Contribution/Results: LIS is interpretable, low-overhead, and highly sensitive. Integrated with offline analysis and online validation, it drove measurable improvements in key business metrics on Xiaohongshu’s discovery feed and advertising platforms—specifically increasing user session duration and advertiser ROI—demonstrating its effectiveness and practical value in large-scale industrial recommender systems.
📝 Abstract
Multimodal recommendation has emerged as a critical technique in modern recommender systems, leveraging content representations from advanced multimodal large language models (MLLMs). To ensure these representations are well-adapted, alignment with the recommender system is essential.
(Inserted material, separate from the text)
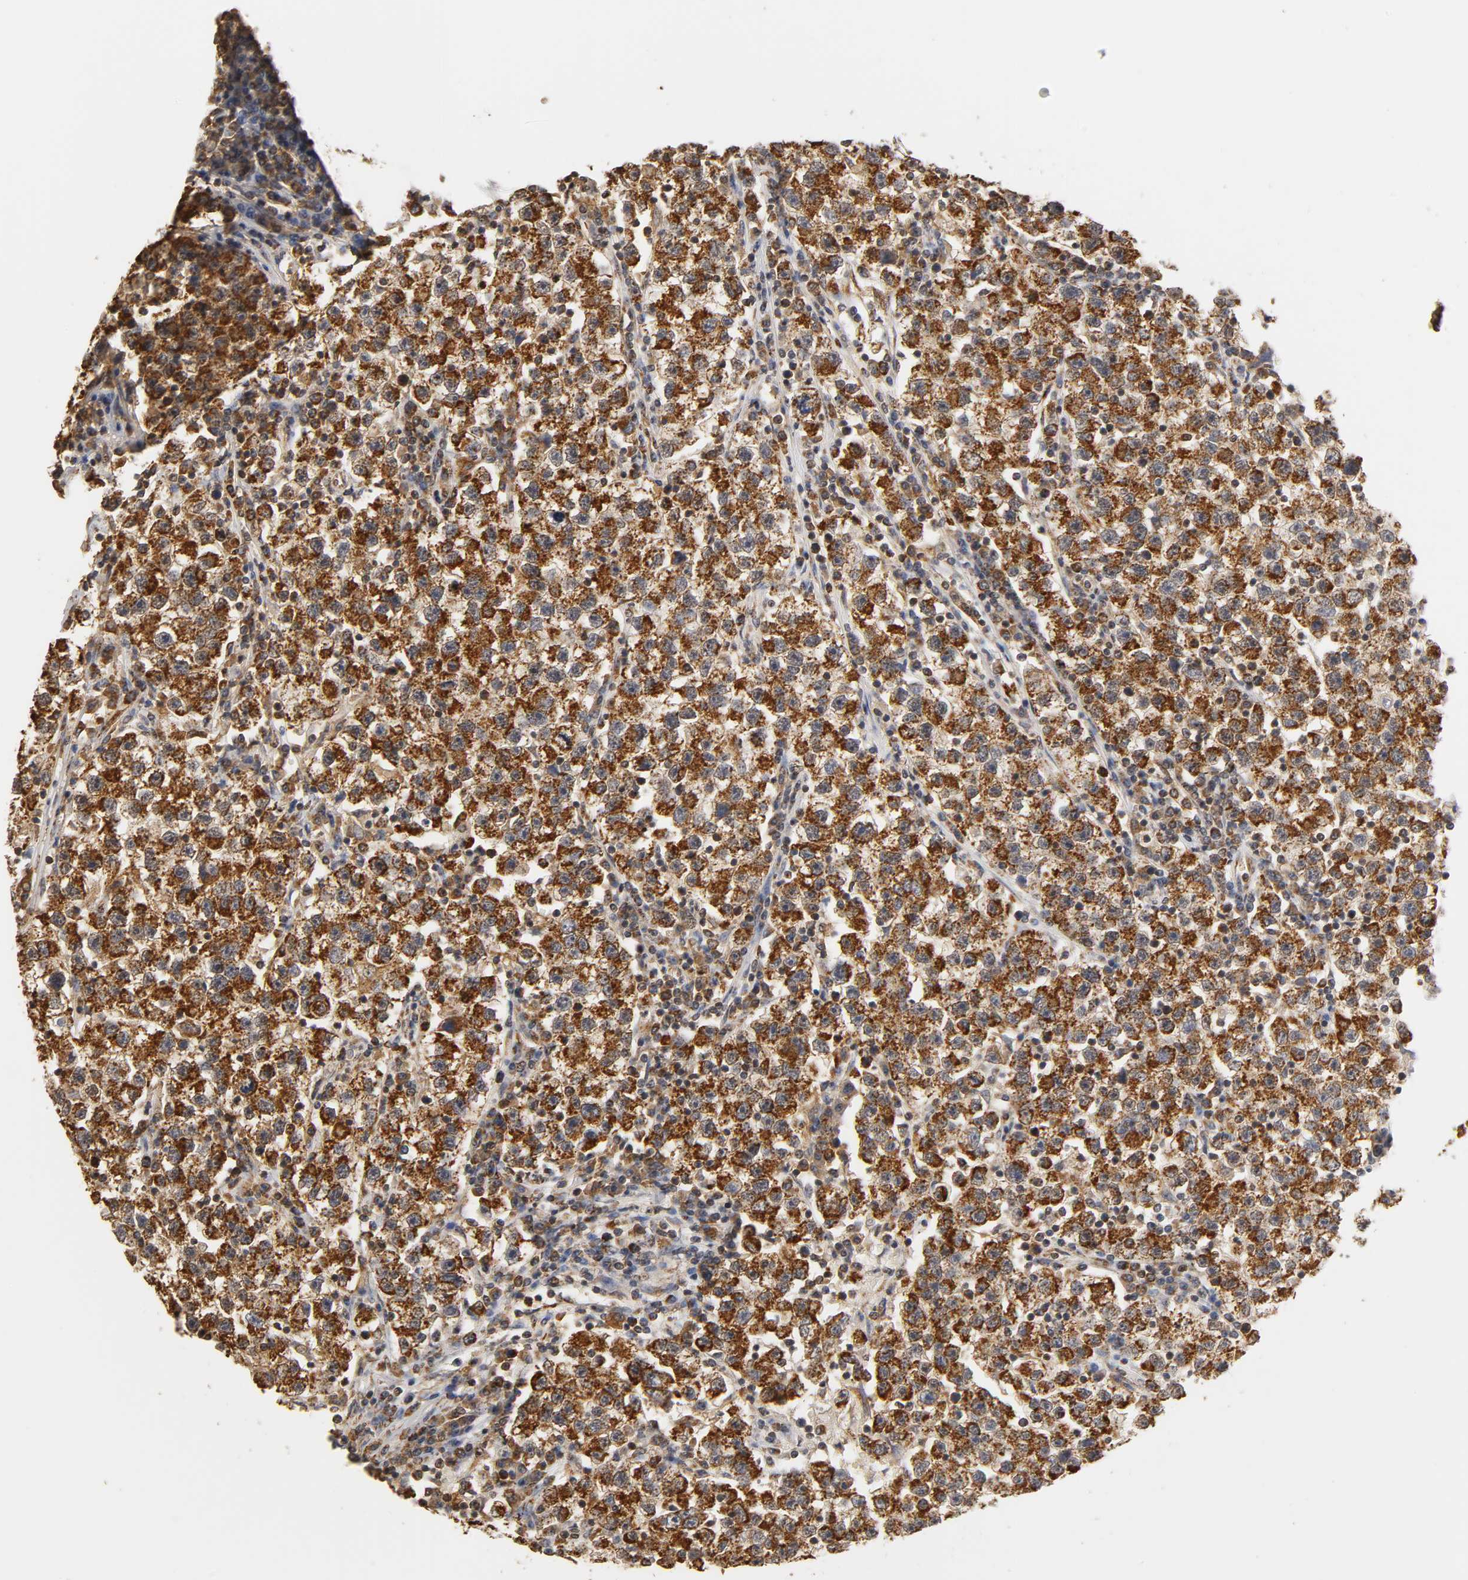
{"staining": {"intensity": "strong", "quantity": ">75%", "location": "cytoplasmic/membranous"}, "tissue": "testis cancer", "cell_type": "Tumor cells", "image_type": "cancer", "snomed": [{"axis": "morphology", "description": "Seminoma, NOS"}, {"axis": "topography", "description": "Testis"}], "caption": "Immunohistochemistry staining of testis seminoma, which reveals high levels of strong cytoplasmic/membranous positivity in approximately >75% of tumor cells indicating strong cytoplasmic/membranous protein positivity. The staining was performed using DAB (3,3'-diaminobenzidine) (brown) for protein detection and nuclei were counterstained in hematoxylin (blue).", "gene": "PKN1", "patient": {"sex": "male", "age": 22}}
However, evaluating the alignment of MLLMs for recommendation presents significant challenges due to three key issues: (1) static benchmarks are inaccurate because of the dynamism in real-world applications, (2) evaluations with online system, while accurate, are prohibitively expensive at scale, and (3) conventional metrics fail to provide actionable insights when learned representations underperform. To address these challenges, we propose the Leakage Impact Score (LIS), a novel metric for multimodal recommendation. Rather than directly assessing MLLMs, LIS efficiently measures the upper bound of preference data. We also share practical insights on deploying MLLMs with LIS in real-world scenarios. Online A/B tests on both Content Feed and Display Ads of Xiaohongshu's Explore Feed production demonstrate the effectiveness of our proposed method, showing significant improvements in user spent time and advertiser value.